The plan is simple, explains Martino, "Keep most of the high-end pitching, and construct an offense around more interchangeable pieces."
According to Martino, while there may have been a deal to be made two to three years ago, this is no longer the case today.
"The overall lesson is that, with two wild cards and so much parity across baseball, it is hard to find sellers willing to part with superstars," he writes. "So the Mets’ expectations have changed, and they are no longer anticipating that one big move. Such a trade is still possible, but increasingly unlikely."
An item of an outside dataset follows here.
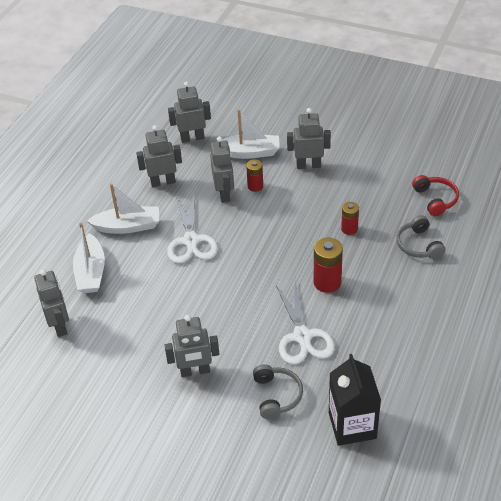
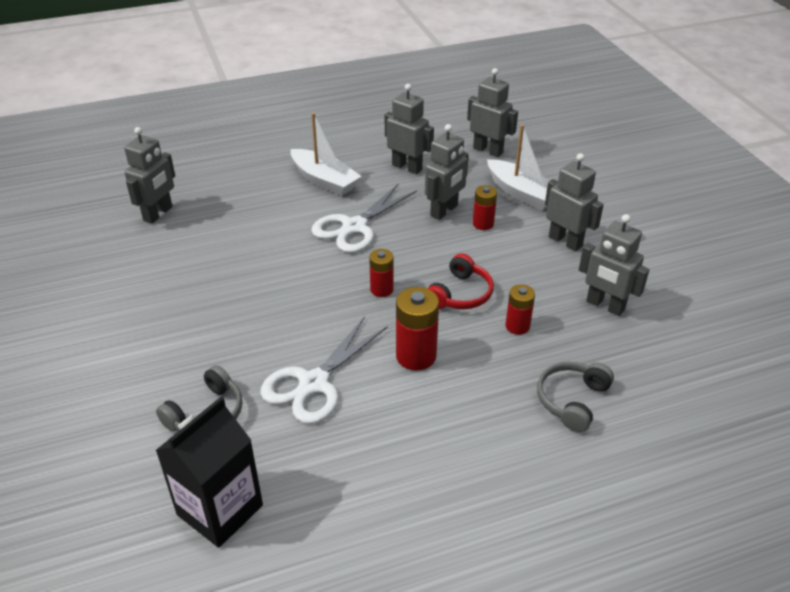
camera: 45 degrees right, 5 degrees down
white boat [73,222,105,293] -> none
grey robot [164,315,219,377] -> grey robot moved to [579,214,649,316]
red headphones [412,175,459,216] -> red headphones moved to [427,253,494,309]
none -> red battery [369,249,394,297]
This model shouldn't be news to you, since I've talked about it a number of times, as recently as last month, writing, "The way I understand it, Alderson’s dream team will come to fruition because of a dominant, consistent, home-grown starting rotation, a financially-flexible, strike-out bullpen and disciplined, selective hitting with above-average power.This is not new. The Giants, Cardinals, A’s and Rays consistently win with a similar approach. Their pitching and farm systems are the backbones of their success, all while they shuffle hitters in, out and around two or three mainstays."
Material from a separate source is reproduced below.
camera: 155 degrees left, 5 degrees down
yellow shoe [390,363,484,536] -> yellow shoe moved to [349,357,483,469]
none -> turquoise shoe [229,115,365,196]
In regards to Stanton, friends in Miami say he's 100 percent off the market right now. The Marlins are winning, their pitching is thriving and they're on the verge of yet another over-spend, tear-down, rebuild-and-win cycle. Stanton may be available this winter, but it will cost a Zack Wheeler, pitching prospects and at least one promising hitter, think C Kevin Plawecki.
I believe the Mets have the goods to get Rockies OF Carlos Gonzalez, who is due roughly $60 million through 2017. However, the Rockies will look to get the best talent back, they're not interested in just cutting payroll. The thing is, Gonzalez is injured, often, and there will always be questions surrounding him about how his numbers will translate playing 81 games at Citi Field, though it helps that he hits left-handed.